On Wednesday, 16 April 2014 at 08:21:37 UTC, Bienlein wrote:
On Tuesday, 15 April 2014 at 19:19:00 UTC, Jordi Sayol wrote:
El 11/04/14 12:10, Walter Bright ha escrit:
but hey, now we have D.
Yeah, I like D far better than Java.
+1000
So do I. But for Java there is Hibernate, Hadoop, Cassandra,
DI, JSF, JMS, JTA, SOAP, REST, vert.x, Quartz, web servers,
application servers, various NoSQL-DBs and I don't know what.
As you most often need some of those things in enterprise
computing I'm pretty much bound to Java.
There are a number of job adds for Go developers (see
http://golangprojects.com). Go seems to be a good complement
for Ruby, Python, PHP which are slow and have bad concurrency.
Then Go seems to appeal to companies whose product is some
server-side application (like some cloud offering or PaaS).

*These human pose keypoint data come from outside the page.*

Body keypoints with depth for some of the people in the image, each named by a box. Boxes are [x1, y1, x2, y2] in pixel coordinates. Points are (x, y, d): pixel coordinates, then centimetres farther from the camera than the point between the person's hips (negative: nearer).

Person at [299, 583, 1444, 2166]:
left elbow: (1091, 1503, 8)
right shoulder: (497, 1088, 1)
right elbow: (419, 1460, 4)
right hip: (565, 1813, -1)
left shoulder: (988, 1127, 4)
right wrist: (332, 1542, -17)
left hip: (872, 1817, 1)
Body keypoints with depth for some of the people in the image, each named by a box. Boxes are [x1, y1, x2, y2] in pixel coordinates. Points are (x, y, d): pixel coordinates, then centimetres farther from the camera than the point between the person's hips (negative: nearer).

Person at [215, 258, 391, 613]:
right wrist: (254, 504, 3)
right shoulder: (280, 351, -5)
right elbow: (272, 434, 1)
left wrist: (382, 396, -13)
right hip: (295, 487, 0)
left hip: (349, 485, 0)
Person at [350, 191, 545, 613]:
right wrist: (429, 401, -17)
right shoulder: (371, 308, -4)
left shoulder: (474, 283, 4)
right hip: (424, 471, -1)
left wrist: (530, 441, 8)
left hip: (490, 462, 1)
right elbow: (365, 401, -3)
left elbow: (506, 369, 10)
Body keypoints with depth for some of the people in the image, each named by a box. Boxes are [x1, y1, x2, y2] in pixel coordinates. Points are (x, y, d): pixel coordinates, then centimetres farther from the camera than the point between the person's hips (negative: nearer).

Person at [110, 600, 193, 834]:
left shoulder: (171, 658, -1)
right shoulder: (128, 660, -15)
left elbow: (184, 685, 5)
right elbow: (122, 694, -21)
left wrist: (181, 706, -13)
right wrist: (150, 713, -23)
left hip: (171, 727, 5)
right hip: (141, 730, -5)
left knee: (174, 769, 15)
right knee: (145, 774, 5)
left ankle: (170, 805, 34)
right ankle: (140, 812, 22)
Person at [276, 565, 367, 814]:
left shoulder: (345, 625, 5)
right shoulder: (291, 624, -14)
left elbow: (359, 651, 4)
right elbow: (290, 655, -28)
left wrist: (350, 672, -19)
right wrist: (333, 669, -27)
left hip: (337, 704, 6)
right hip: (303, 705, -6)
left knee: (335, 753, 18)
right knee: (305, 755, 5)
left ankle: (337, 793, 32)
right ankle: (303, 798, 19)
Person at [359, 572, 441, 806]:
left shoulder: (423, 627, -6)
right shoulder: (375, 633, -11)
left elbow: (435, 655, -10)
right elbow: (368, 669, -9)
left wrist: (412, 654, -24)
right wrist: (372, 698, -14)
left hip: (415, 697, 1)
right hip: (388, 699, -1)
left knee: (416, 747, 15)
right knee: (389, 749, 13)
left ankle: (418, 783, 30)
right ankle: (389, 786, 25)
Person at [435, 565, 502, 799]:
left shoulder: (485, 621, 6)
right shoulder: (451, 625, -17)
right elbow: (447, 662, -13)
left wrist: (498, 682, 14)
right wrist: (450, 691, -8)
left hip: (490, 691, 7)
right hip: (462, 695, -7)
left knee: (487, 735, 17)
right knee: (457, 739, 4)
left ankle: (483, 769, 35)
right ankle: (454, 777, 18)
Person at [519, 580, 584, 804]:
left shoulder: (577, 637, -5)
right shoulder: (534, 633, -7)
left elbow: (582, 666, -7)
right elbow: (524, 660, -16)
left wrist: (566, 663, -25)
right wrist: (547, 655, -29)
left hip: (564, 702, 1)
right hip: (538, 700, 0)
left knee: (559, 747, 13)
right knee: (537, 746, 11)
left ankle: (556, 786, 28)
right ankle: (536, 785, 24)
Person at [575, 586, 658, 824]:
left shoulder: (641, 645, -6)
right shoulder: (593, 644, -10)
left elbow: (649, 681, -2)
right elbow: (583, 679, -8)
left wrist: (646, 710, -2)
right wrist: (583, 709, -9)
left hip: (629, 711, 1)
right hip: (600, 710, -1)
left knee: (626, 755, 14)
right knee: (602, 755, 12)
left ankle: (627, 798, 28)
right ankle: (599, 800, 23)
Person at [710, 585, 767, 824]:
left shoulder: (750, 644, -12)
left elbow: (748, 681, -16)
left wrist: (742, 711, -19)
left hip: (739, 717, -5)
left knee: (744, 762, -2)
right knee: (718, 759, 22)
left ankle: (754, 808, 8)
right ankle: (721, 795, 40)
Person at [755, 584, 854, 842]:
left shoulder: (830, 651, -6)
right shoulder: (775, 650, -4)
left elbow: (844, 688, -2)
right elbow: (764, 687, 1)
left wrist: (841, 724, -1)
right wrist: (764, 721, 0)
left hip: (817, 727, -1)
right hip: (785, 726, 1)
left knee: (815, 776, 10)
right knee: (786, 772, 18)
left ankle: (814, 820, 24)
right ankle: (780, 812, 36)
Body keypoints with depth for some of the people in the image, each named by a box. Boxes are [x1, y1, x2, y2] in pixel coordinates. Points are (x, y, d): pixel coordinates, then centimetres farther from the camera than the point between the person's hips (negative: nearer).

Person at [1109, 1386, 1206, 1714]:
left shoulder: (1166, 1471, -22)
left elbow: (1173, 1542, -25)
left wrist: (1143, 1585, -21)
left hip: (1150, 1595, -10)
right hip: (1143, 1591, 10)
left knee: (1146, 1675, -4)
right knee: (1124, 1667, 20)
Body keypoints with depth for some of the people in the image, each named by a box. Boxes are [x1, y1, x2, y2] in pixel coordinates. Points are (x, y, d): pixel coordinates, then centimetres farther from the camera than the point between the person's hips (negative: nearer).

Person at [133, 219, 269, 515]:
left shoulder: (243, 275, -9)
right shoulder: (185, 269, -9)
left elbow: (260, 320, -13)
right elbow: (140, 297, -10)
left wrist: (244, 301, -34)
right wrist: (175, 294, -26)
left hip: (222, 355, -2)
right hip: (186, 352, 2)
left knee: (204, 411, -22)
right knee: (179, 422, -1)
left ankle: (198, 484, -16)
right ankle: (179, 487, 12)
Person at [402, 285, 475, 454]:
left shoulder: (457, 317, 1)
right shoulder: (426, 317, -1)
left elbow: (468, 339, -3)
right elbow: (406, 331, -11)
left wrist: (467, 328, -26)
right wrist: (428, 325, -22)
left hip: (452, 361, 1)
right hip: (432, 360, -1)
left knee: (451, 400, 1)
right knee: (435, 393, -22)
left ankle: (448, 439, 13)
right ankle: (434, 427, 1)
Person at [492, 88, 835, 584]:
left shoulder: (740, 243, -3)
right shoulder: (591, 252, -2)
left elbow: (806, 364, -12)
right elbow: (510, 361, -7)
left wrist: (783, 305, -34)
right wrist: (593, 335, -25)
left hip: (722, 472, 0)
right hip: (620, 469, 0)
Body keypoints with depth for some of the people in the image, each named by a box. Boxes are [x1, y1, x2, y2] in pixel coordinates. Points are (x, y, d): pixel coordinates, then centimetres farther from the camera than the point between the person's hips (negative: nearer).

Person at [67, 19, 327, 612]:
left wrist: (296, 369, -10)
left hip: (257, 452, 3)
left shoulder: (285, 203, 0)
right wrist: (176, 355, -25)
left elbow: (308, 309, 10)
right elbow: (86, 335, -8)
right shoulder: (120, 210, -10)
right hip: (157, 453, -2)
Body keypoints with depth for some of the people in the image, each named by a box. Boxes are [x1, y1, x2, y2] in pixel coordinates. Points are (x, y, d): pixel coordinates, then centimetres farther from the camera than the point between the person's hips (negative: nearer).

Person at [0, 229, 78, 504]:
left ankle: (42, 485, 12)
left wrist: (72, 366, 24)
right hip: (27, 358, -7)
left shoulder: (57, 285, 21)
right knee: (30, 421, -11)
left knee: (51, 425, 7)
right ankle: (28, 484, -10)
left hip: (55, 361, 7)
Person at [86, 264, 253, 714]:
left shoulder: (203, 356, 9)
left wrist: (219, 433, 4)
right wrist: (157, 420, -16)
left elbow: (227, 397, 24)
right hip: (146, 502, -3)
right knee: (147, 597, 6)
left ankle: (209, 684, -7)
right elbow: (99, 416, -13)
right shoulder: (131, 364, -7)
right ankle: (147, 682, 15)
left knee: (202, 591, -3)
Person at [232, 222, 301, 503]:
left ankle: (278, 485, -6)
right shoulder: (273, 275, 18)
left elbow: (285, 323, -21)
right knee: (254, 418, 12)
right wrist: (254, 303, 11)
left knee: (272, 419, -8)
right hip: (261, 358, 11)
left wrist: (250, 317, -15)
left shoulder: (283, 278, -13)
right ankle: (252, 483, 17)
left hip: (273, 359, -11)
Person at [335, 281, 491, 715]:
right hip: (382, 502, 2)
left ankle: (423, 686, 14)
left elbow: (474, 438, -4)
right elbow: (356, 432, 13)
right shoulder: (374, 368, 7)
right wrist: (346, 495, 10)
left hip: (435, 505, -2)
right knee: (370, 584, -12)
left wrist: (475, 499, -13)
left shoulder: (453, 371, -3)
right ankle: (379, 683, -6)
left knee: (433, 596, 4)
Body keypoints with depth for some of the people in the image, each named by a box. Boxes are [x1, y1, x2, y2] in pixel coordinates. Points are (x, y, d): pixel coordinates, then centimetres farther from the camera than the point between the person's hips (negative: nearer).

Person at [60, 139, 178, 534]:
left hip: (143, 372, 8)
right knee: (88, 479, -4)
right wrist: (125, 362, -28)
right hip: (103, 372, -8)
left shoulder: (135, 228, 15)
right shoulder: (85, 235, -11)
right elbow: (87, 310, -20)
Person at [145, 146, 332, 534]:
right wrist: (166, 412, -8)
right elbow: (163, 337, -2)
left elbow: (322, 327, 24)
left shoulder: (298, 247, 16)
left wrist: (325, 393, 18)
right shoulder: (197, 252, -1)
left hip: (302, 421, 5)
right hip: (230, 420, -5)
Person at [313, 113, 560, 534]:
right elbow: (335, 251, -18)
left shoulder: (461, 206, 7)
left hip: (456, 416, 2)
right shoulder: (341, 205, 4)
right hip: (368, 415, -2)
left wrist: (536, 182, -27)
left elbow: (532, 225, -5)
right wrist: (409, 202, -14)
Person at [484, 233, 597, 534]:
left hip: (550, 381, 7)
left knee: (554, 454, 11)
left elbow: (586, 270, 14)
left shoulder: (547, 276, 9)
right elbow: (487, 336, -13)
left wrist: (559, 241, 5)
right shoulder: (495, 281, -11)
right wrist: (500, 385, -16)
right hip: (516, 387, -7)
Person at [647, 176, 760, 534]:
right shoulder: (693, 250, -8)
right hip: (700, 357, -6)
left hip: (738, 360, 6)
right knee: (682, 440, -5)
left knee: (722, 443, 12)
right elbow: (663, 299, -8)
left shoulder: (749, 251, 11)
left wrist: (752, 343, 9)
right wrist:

I believe D could also play well in this server-side arena like
Go. Maybe with the FiberScheduler developed by Sean Kelly D can
also offer "dead-simple" concurrency and be appealing to
developing cloud solutions or other style of server-side
applications for which easy concurrency is a big plus.
-- Bienlein
I use vibe.d for a small server side application. It's quite
fast, although we haven't tested it on a larger scale yet. On the
downside, vibe.d's API is not quite intuitive, so it takes a
while to get used to it. But that might be down to the fact that
it's not easy to write an intuitive API for the web with all the
different bits and pieces that have different logics to them.